Однажды я забыл про все на свете и пошел к Кортезу на прием: попросить выписать меня отсюда подобру-поздорову и к чертовой бабушке, поскольку я вроде бы нынче здоров и уже надоело. Поболтав в приемной с Наташей (была занята, но весело отвлеклась и даже чуть-чуть пококетничала; ты знаешь, мы вообще с ней друзья, хотя непонятно, что у ней с этим извергом общего?!), – захожу. Потом – сам не помню, но мне рассказала Наташа. Через мгновенье, а может и меньше, неведомая сила выбрасывает меня из-за двери, дверь, стукнув, пружинит обратно, я, буравя воздух, кувыркаюсь и, приземлившись на диван, лежу – не дышу, и обидно мне так почему-то, что даже как будто бы плачу…

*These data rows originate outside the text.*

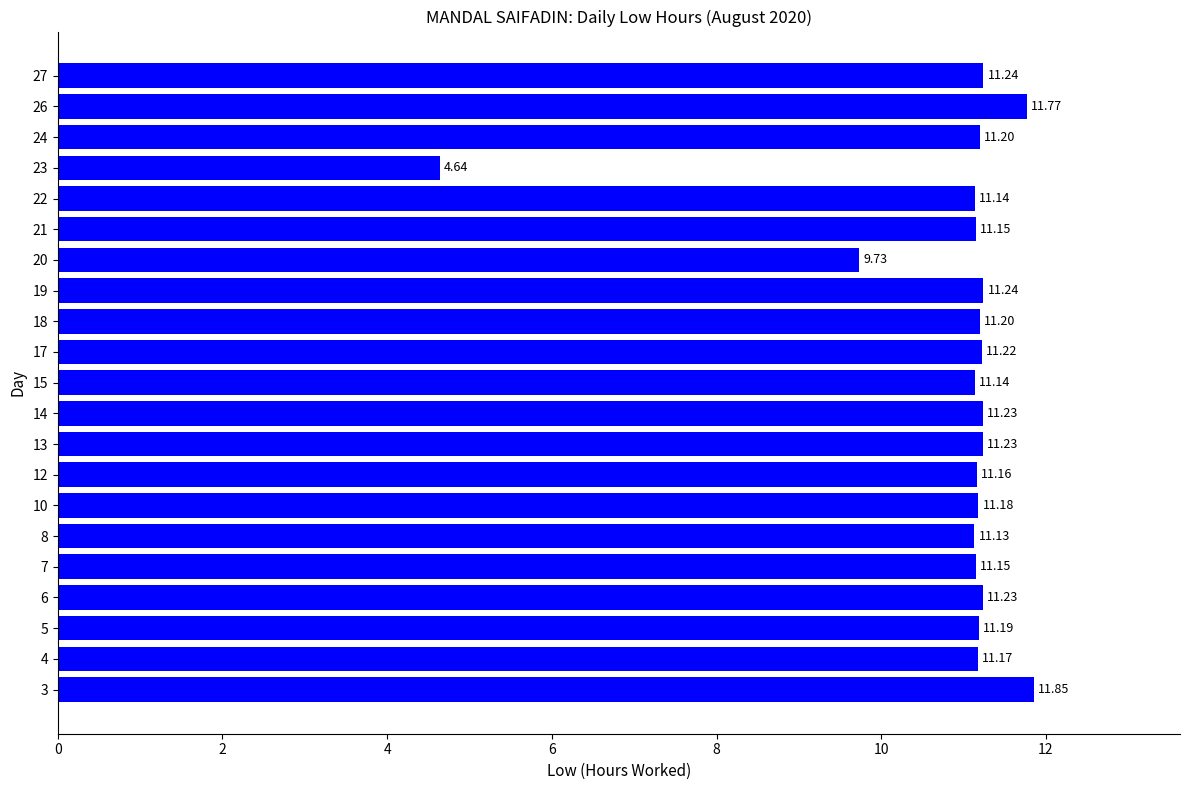

What is the difference between the maximum and minimum values?

7.2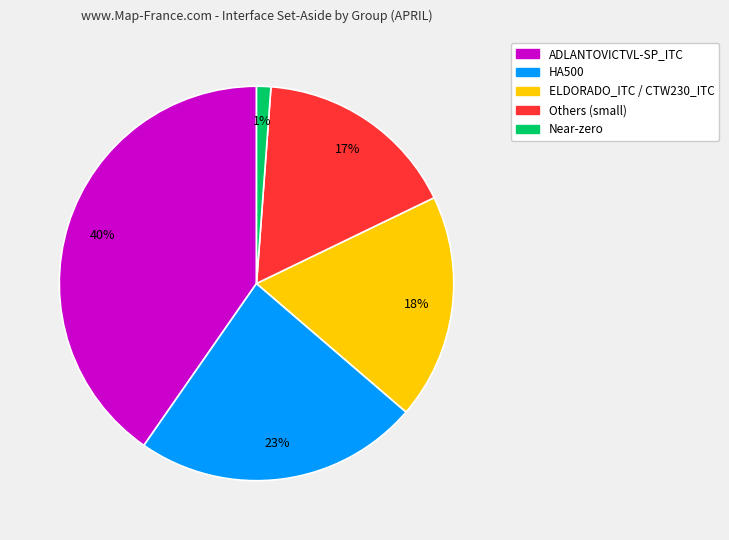

How many segments does this pie chart have?

5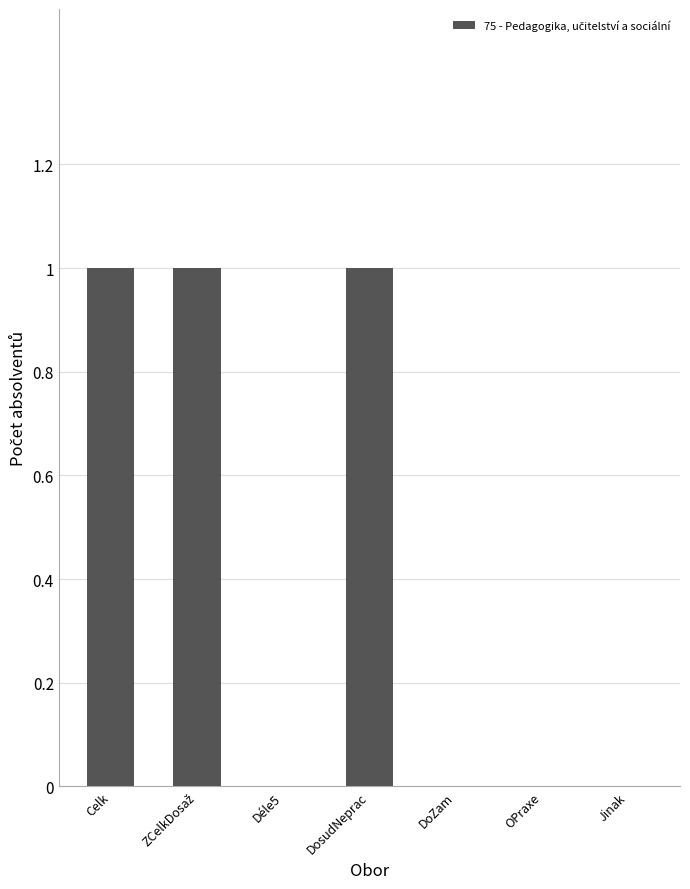

The chart shows a value of 0 at Déle5. True or false?

True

В результате нехитрый вывод: выходит себе дороже – забывать, с кем имеешь дело. А ежели все же забыл, то нечего лезть на рожон без спросу, – сначала спроси, кто и что там – за дверью, а уж после и лезь; или – не лезь совсем: передумай.
После того, как Кортез так жестоко меня отфутболил, долго во мне закипала досада. Хорошо не вскипела, а то бы я вновь отличился. Тогда же я понял – у Кортеза отличная память: однако ж меня он не спутал, а я – еще как. Я понадеялся все же: он – добрый, он меня выпишет, хоть немного жалея. Я спутал его с его доброй ипостасью. Таковой же не оказалось. А вот меня он не спутал, поскольку помнил все время и счесть за выздоравливающего никак не мог.
И вот с тех самых пор я начеку, и уж кого-кого, но Кортеза даже с ним самим ни за что не смогу перепутать. Следовательно, я и говорю, что в 37-й живут только двое: я и Стефанов. Потому как Кортез к нам не может никак быть подселен, а невидимки не в счет.
Вот такие странные посторонние рассуждения у меня сегодня получились.
Закругляясь, хочу еще раз повторить свою прошлую просьбу: вернуть мне письмо. Его существование, от которого мне слишком долго не по себе, должно быть прекращено. Знаю: так просто ты не отдашь. Поэтому сообщи условие. Терять мне, кроме тебя, нечего – я буду сговорчив. Твой Глеб.
P.S. Забыл рассказать. Это забавно.
Третью ночь мне снится день, в котором я умираю, мучительно просыпаясь. Измотанный этим сном, нынешним утром я постарался припомнить, в чем было там дело. И было ли в самом деле? Слова припоминания лопались во мне, словно воздушная кукуруза: твердый, как жернов, глянец зерен, раскаленный моим напряжением, раскрывался мягким светопухом, белым, словно соцветье хлопка. Белизна есть сгущенье света, в то время как потемки есть сгущенная пустота. И вот что там мне приоткрылось. Берег Мертвого моря. Кумран. Мы с тобой ночуем в раскопе. Ломаем на пенке овечий сыр, запиваем белым сухим. Духота. Комары. Кругом бездна, ни зги, хоть коли глаз. К краю крадусь по малой нужде. Струя зарывается в темень беззвучно… Всходит луна. Светом огромный воздух заливает ландшафт, как софиты футбольное поле перед кубковым матчем Армагеддона. Серп моря внизу цвета медного купороса, цвета арака – арабской анисовой водки. Мы взбираемся на заветный пригорок, где искрящийся столб: жена Лота. Во сне говорит рабби Беньямин: «Хотя протекающие мимо стада и облизывают этот столб, но соль вновь нарастает до прежней формы». Я встаю на четвереньки, и язык мой немеет ослепительной белизной, прощеньем. И вот пробуждение. Ржавый баркас. На палубе мне надевают колпак водолаза. Поднимают лебедкой за шкирку. И спускают за борт – в плавку соляных копей. Я шагаю по дну – от Гоморры к Содому. Но на середине кончаюсь дыханием яви».